Gazidis must shoulder the blame in this department. Although Arsenal have a wage structure in place, he ultimately must sign off on these pay rises. By doing so is unacceptable and their must be a much tighter control of who is entitled to a new deal.
Arsenal’s wage structure
As mentioned above, Arsenal’s wage structure has enabled players to earn sizeable amounts of money even if their talent suggests to the fans that they are undeserving of it.
By rewarding the mid-tier squad players with new deals, the pool of money available to increase the wages for their top players are limited. Furthermore, their cap on maximum salary further affects their ability to retain top talent. It has led to the losses of several key players, with Robin van Persie being the most recent example.
While in theory it seems a good idea to have such a wage structure, in practise it is archaic. This has been a major factor in Arsenal’s trophy drought as they continued to lose players as a result, with their justification being that it was for a sizeable profit.
Alternatively, their rivals have made a point of it to match the market in order to retain their most talented players. Teams such as Man Utd have benefitted from such an approach as it has helped them prolong their success on the pitch.
Given the current scenario, it is imperative that Stan Kroenke addresses this immediately, as this approach is only aiding Arsenal’s drought, and it is forcing players like van Persie out of the door.
With Walcott’s contract also up for renewal, if something is not done sooner rather than later, Arsenal could find that two of their best players from last season wanting to move on.
Lack of strong leadership
While Arsene Wenger’s coaching ability can not be brought into question, the leadership structure around him leaves a lot to be desired. The exit of David Dein has been most evident in the decision making on ‘non-footballing’ matters.
From a sponsorship perspective, Arsenal have been impacted by their long term deals but they haven’t used the opportunity to innovate as other clubs have. Usmanov even touched on the lack of some of professionalism to Arsenal’s approach.
So it isn’t a surprise that as of September 2011, Arsenal made £70m less than Man Utd do. It doesn’t however justify this difference as Arsenal’s fan base is sufficient to make this gulf in sponsorship revenue seem insane.
Aside from that, the board’s PR skills have only made Usmanov’s position stronger.
To many people’s disgust, it was found that any further movement on RVP’s decision was pending Gazidis’ return from a two week holiday.

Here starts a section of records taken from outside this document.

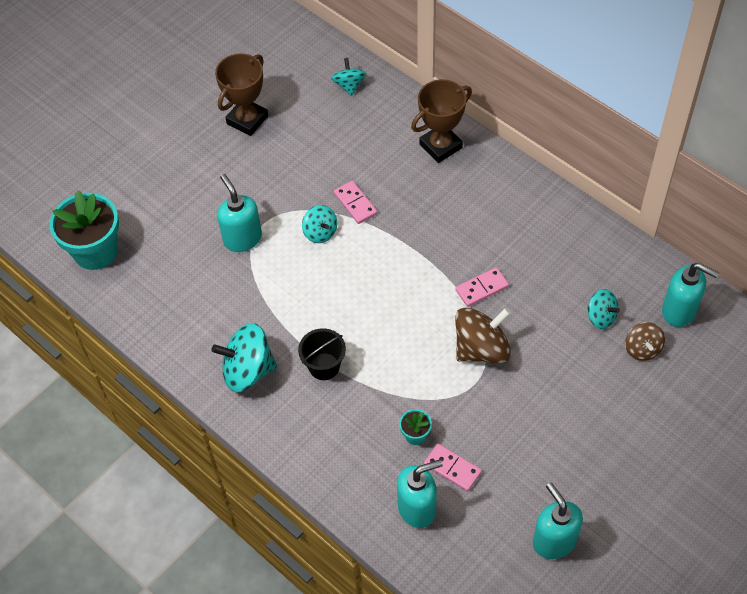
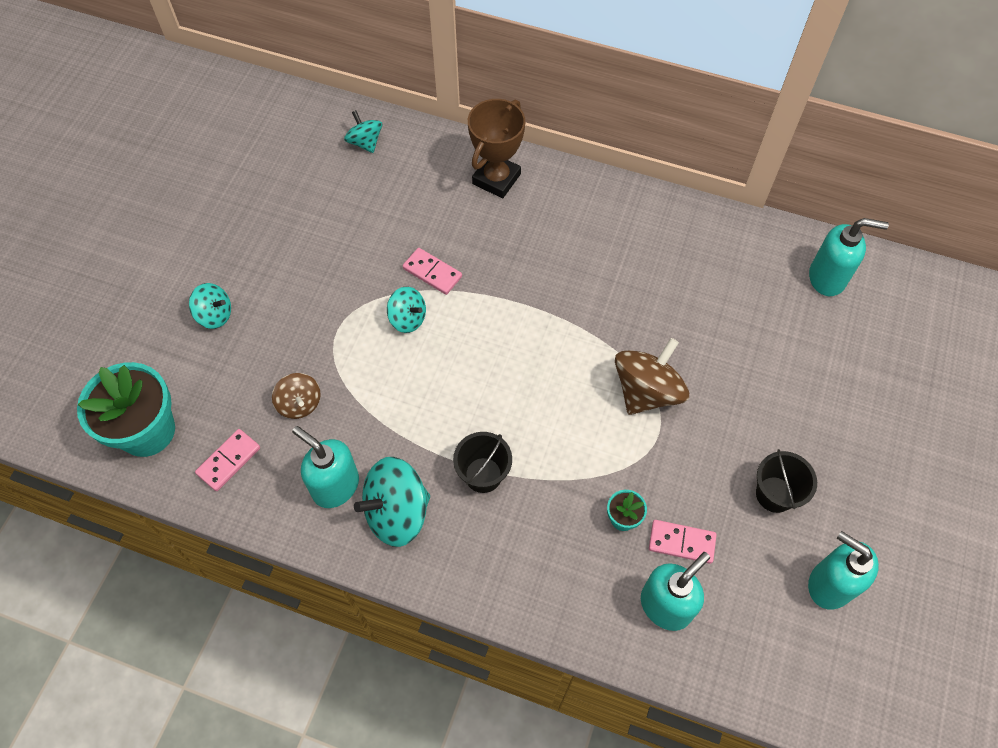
camera: 25 degrees left, 5 degrees up
brown trophy [215,53,268,136] -> none
turquoise soap dispenser [217,174,262,252] -> turquoise soap dispenser moved to [292,426,359,508]
pink domino [455,267,509,307] -> pink domino moved to [195,429,260,491]
turquoise spinning top [587,289,620,329] -> turquoise spinning top moved to [189,283,231,329]
brown spinning top [625,322,665,361] -> brown spinning top moved to [272,373,321,419]
none -> black bucket [756,449,817,513]

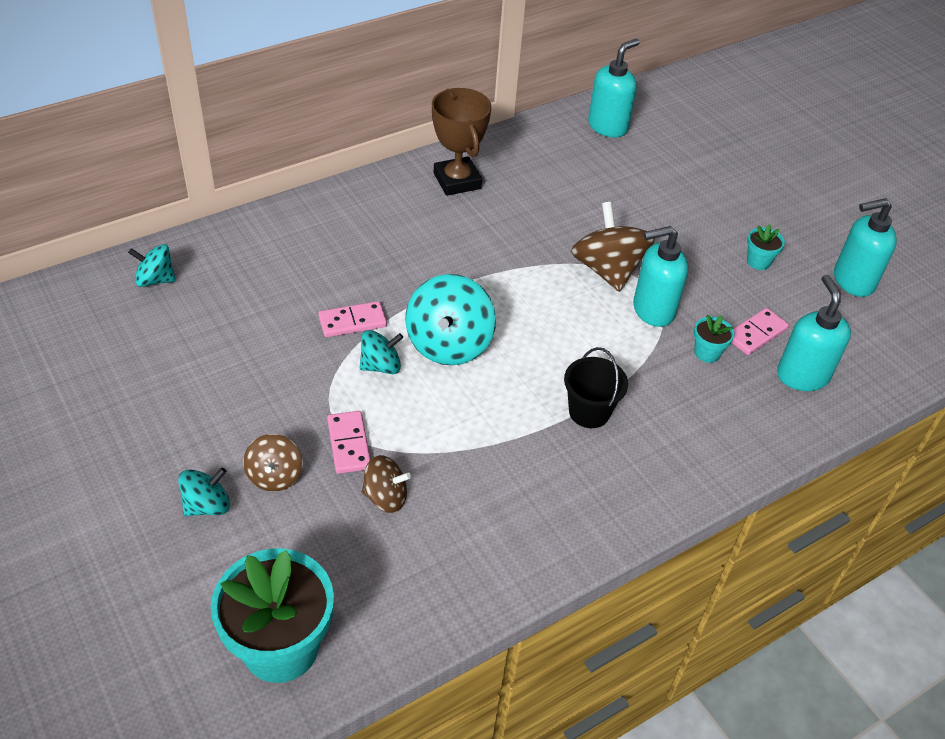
camera: 55 degrees left, 15 degrees down
pink domino [195,429,260,491] -> pink domino moved to [327,411,371,474]
turquoise soap dispenser [292,426,359,508] -> turquoise soap dispenser moved to [633,226,688,327]
turquoise spinning top [354,457,430,547] -> turquoise spinning top moved to [405,274,496,365]
brown trophy [468,99,525,198] -> brown trophy moved to [432,88,491,196]
black bucket [756,449,817,513] -> turquoise flower pot [747,224,785,270]
none -> brown spinning top [243,434,303,492]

Not only would you hope that your Chief Executive was present for such news, but you would expect it. At such a time, a good leader would be available instantly to steer the situation to the benefit of the club.

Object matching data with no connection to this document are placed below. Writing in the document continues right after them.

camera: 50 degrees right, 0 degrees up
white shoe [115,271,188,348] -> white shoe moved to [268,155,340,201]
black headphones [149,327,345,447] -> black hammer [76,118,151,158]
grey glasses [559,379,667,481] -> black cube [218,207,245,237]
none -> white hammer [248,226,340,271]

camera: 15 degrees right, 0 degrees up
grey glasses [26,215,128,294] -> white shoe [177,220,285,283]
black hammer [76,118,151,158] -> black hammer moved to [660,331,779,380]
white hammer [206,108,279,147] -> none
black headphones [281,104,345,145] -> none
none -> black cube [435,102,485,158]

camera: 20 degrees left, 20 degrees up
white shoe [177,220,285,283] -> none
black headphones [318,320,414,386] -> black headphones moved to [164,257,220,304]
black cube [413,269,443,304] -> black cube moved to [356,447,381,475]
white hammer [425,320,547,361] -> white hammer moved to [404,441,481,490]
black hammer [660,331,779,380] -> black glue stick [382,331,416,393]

Usmanov however, didn’t hesitate in exploiting this fact and Hill-Wood’s response to his statement was pathetic at best. If there was ever at time for ‘Silent Stan’ to talk to the media it is now. Gazidis seems to be the wrong man to be guiding the club but it is Kroenke’s silence that leaves an opportunity for both the media and the fans to speculate about the failings of the club.
All in all, while Usmanov’s statement was a strategic one, as evident by his choice to designate Wenger no blame, a lot of the messages within it rang true. If we then consider the remaining issues, there is sufficient reason for players being driven out for both financial and football related reasons. So until the club gets their act together, both on and off the pitch, players will follow RVP out of the door.

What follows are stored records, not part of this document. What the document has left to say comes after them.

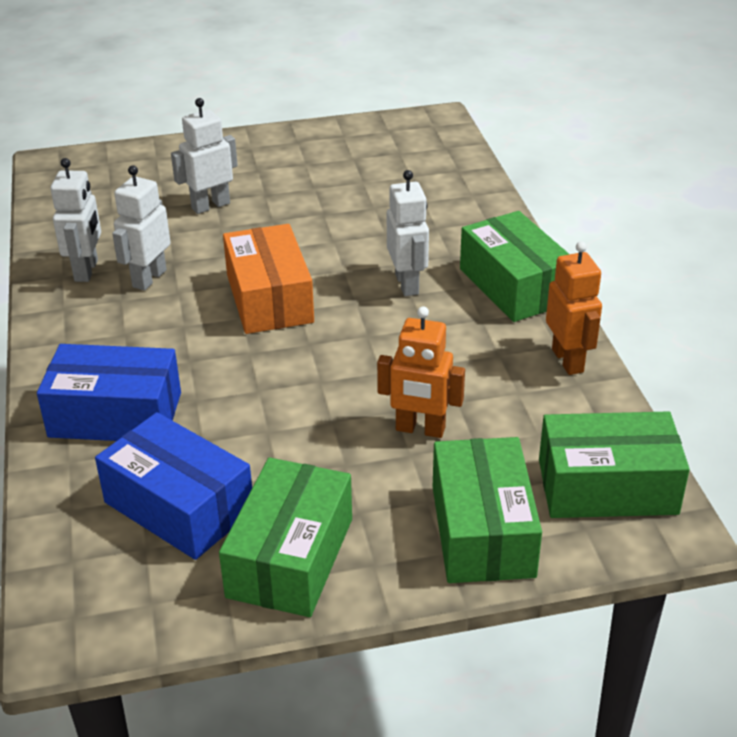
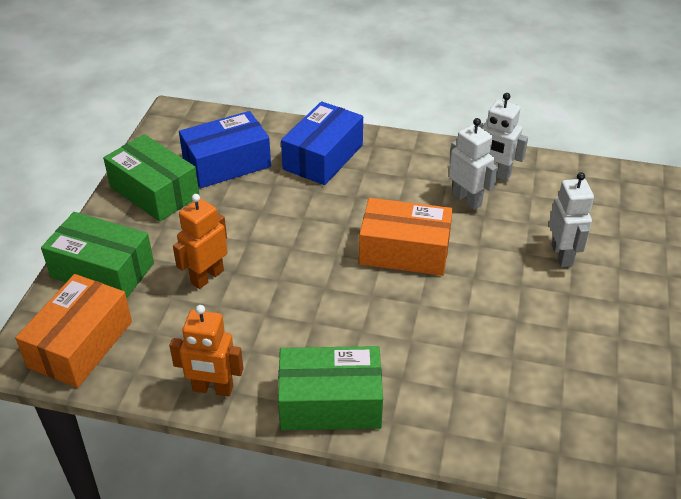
camera: 115 degrees right, 5 degrees up
white robot [387,170,429,296] -> none
green box [539,411,690,518] -> orange box [15,274,132,388]

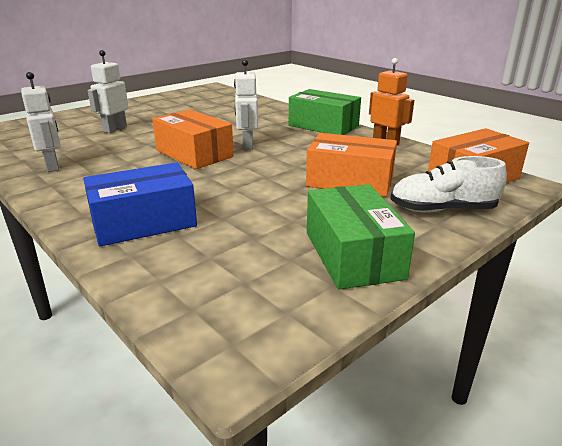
camera: 145 degrees left, 15 degrees down
green box [41,212,154,298] -> white shoe [390,156,507,213]
orange robot [173,194,227,289] -> orange box [306,133,397,197]
blue box [179,111,271,188] -> none
white robot [449,118,498,210] -> white robot moved to [234,59,258,149]

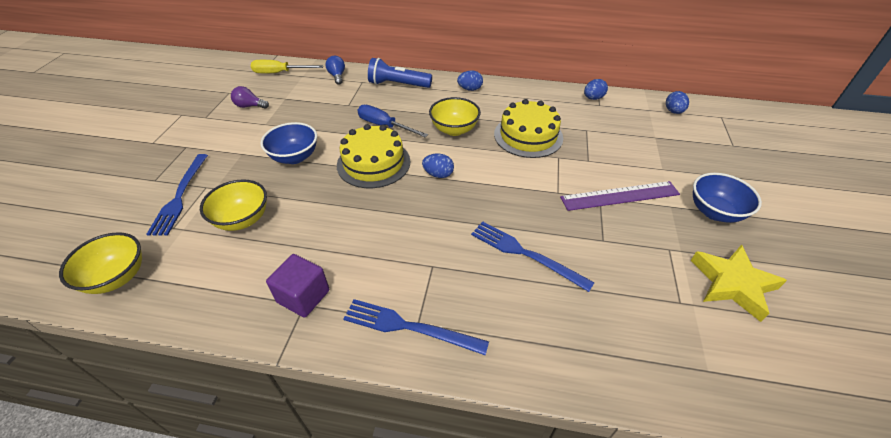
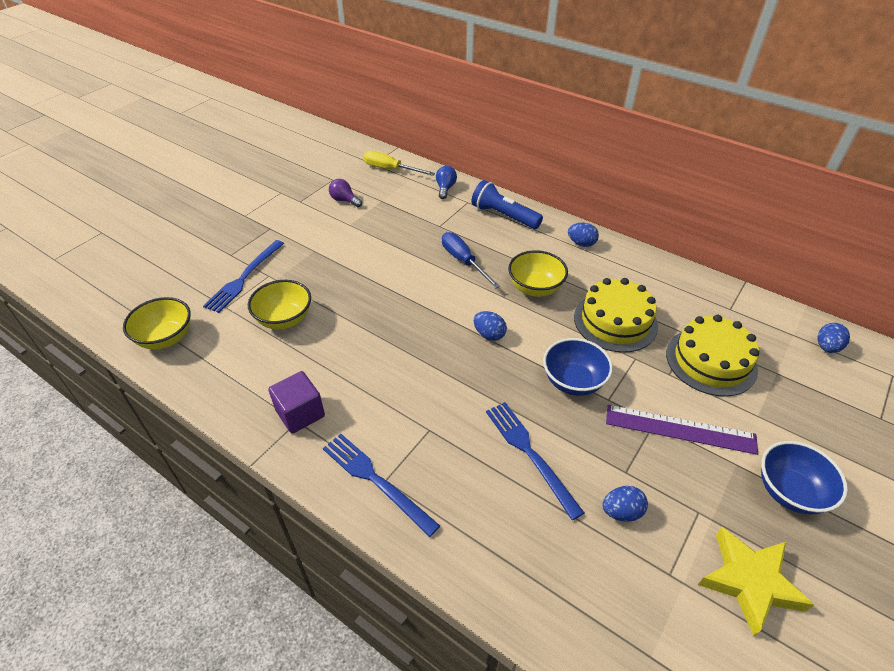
camera: 25 degrees right, 0 degrees up
blue bowl [260,122,317,164] -> blue bowl moved to [543,338,613,396]
yellow cake [337,124,410,188] -> yellow cake moved to [666,315,759,397]
blue egg [584,79,608,100] -> blue egg moved to [602,486,648,522]

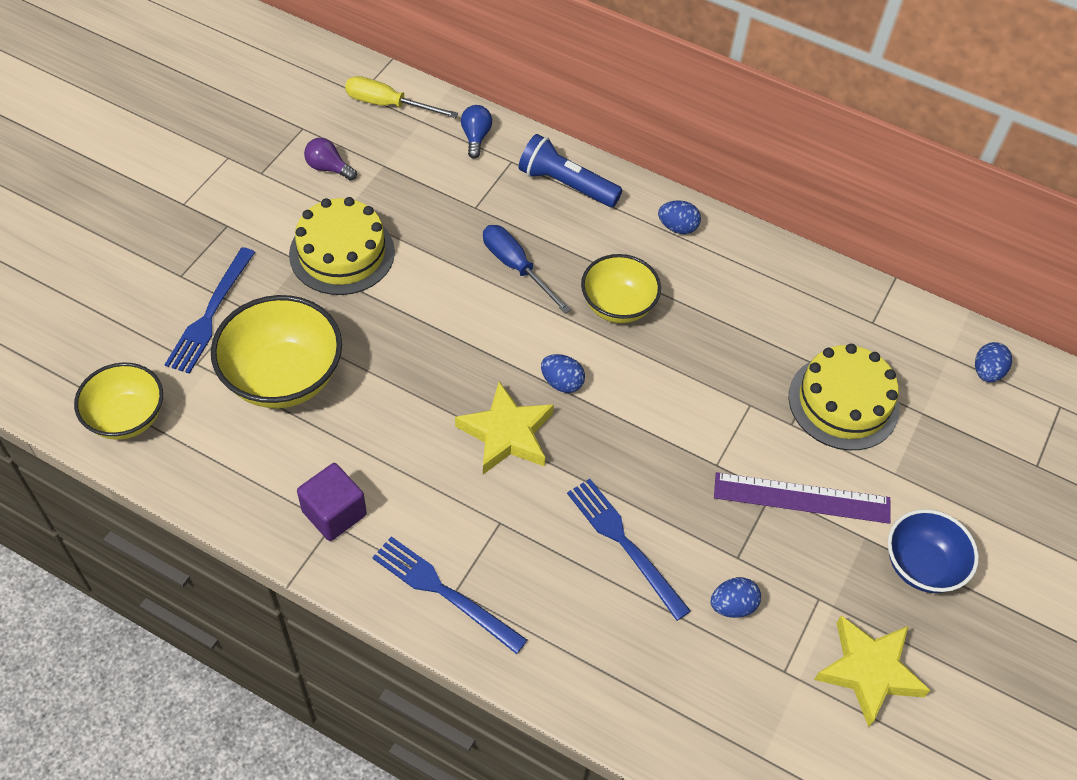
camera: 10 degrees left, 10 degrees up
yellow bowl [248,280,311,330] -> yellow bowl [211,295,342,408], size x1.52
blue bowl [543,338,613,396] -> none
yellow cake [574,278,658,353] -> yellow cake moved to [289,197,395,295]
none -> yellow star [455,381,554,474]

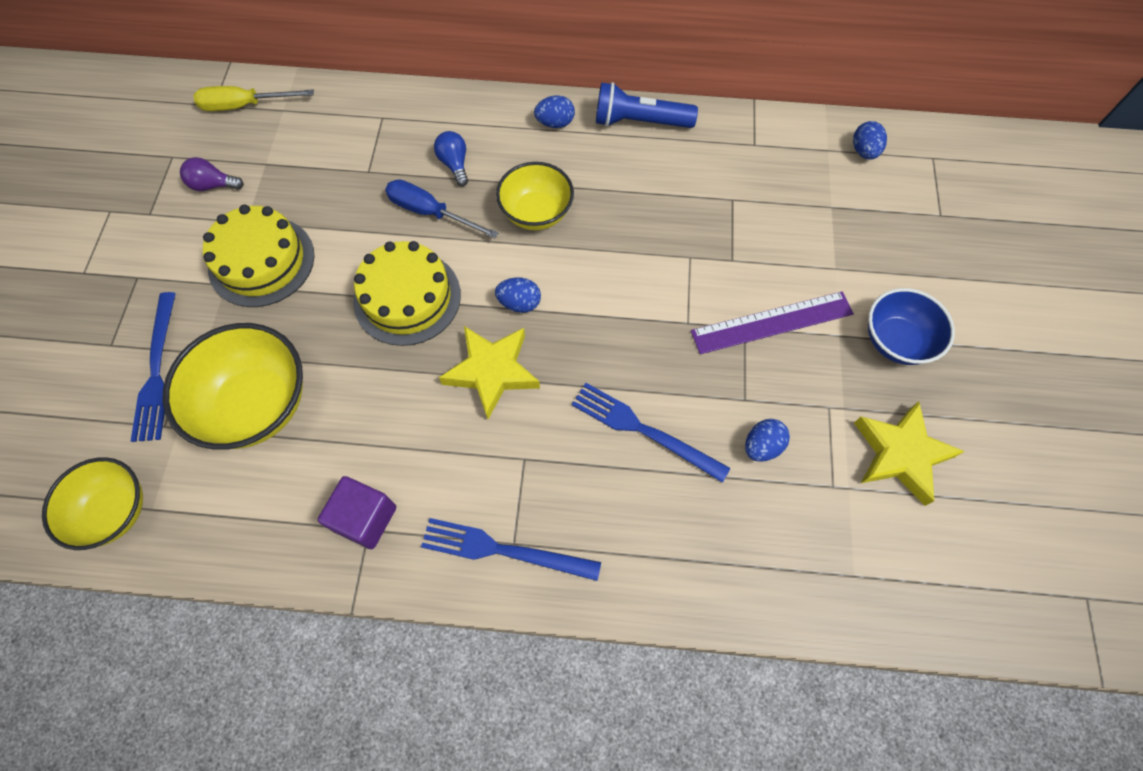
camera: 20 degrees left, 10 degrees up
blue light bulb [461,105,492,159] -> blue light bulb moved to [434,131,468,186]
blue flashlight [519,134,622,207] -> blue flashlight moved to [596,82,698,128]
yellow cake [789,344,900,450] -> yellow cake moved to [353,241,461,346]

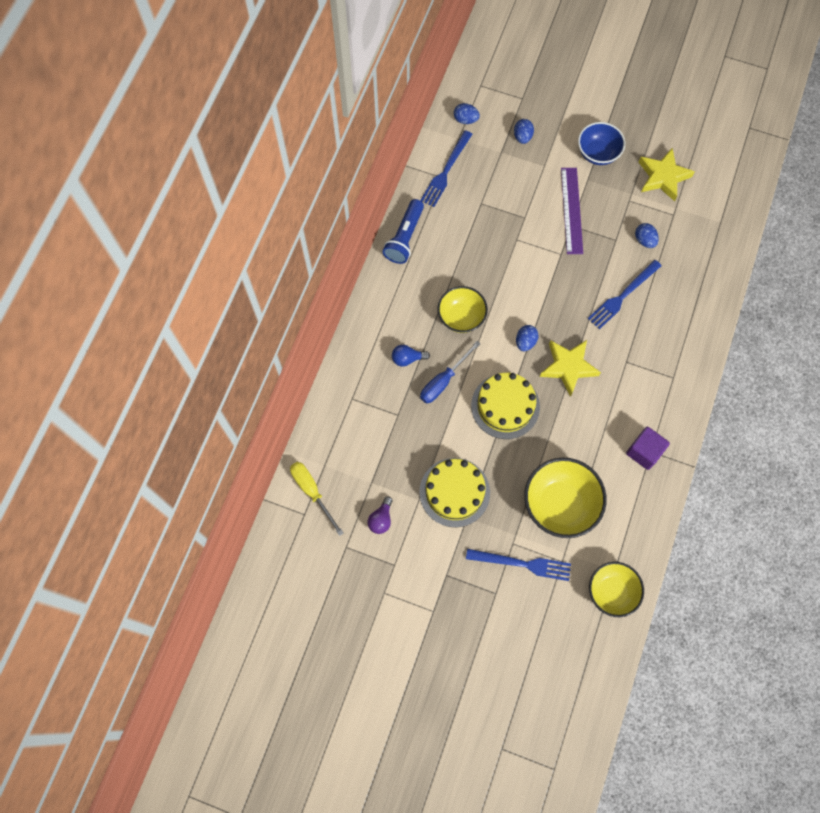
camera: 75 degrees left, 5 degrees up
yellow screwdriver [193,86,314,111] -> yellow screwdriver turned 135 degrees clockwise [290,462,344,536]
blue fork [421,518,601,581] -> blue fork moved to [420,130,472,207]
blue egg [534,95,575,128] -> blue egg moved to [514,119,534,144]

My personal suggestion to resolve the situation is not a change of ownership however.
Instead, I believe it is Gazidis’ position that must come under review. There seems to be little direction from him and a stronger chief executive could not only abolish the wage structure, but also provide a greater amount of support (which includes constructive criticism from time to time) to Wenger in order to help return the club to its glory days.